[Opening Study material section]
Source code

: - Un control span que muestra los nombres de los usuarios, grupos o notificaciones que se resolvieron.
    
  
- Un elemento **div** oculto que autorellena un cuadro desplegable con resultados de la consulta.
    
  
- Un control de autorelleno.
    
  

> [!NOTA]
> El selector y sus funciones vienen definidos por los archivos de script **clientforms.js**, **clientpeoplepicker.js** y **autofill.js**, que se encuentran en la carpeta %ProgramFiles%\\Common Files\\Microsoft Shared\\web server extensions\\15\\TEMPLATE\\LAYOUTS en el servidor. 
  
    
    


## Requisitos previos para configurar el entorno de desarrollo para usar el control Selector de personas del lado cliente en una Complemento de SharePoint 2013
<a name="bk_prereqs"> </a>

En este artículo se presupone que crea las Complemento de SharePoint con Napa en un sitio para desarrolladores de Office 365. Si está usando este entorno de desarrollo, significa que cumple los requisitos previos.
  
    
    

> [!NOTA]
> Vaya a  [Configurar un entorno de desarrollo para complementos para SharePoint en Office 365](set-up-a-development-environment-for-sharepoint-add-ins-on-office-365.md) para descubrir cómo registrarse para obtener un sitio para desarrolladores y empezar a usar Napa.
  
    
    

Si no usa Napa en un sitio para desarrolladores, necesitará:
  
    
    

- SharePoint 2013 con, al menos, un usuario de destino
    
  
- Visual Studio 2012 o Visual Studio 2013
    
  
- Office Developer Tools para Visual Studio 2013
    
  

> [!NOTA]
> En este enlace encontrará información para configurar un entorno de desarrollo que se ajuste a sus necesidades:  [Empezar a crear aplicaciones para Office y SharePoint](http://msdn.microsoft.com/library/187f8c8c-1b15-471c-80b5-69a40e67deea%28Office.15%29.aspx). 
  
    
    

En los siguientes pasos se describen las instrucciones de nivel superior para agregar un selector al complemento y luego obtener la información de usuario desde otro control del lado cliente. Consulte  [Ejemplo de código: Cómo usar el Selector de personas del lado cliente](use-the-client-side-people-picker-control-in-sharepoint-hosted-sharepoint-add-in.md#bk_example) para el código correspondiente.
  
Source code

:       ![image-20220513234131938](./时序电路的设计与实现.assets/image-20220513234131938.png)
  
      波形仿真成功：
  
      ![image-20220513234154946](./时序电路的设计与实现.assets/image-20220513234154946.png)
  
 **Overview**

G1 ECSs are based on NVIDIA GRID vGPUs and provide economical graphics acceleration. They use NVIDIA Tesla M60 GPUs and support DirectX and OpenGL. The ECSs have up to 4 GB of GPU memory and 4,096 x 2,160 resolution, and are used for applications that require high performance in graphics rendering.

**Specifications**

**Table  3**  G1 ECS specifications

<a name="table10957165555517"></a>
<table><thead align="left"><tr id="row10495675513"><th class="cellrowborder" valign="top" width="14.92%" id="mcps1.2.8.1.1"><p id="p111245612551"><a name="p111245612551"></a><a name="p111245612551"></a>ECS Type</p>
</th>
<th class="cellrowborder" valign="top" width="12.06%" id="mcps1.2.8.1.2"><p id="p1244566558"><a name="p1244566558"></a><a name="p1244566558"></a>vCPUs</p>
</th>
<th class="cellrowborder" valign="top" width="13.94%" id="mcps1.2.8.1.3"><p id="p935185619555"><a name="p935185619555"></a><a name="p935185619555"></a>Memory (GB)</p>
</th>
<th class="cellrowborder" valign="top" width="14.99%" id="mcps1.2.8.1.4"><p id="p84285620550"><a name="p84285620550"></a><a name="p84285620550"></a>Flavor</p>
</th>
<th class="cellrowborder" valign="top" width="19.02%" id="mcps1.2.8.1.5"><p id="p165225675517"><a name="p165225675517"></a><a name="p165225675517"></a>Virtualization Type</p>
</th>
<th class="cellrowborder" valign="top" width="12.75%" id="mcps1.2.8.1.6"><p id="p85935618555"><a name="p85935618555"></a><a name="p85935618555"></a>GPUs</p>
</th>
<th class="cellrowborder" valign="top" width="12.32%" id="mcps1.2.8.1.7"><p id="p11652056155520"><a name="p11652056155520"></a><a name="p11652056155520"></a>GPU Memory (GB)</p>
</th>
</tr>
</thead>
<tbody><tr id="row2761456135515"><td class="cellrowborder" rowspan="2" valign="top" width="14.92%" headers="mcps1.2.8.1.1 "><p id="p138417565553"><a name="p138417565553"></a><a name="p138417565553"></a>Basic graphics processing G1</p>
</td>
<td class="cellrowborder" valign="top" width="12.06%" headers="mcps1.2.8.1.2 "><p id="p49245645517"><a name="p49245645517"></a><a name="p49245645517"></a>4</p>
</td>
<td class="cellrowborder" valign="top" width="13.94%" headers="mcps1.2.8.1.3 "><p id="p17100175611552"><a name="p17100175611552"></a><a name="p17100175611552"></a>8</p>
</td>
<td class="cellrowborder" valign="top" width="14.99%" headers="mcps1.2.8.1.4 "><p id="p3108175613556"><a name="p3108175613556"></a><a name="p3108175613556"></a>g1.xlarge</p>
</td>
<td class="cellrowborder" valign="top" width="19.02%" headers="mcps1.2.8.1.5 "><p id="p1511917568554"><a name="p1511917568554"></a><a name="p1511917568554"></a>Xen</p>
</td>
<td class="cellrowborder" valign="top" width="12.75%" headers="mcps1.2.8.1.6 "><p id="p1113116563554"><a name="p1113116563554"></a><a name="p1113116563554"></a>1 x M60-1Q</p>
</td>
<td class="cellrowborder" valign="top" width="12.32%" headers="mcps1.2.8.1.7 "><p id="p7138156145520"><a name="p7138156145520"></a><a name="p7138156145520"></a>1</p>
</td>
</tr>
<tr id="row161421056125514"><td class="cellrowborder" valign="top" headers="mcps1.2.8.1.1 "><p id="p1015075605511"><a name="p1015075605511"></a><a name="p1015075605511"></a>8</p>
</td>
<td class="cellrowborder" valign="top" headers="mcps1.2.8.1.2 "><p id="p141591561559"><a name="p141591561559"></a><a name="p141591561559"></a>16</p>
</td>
[Closing Study material section]
Within the entries above, report how many lines contain the word "previos"; the figure is all that is wanted.

2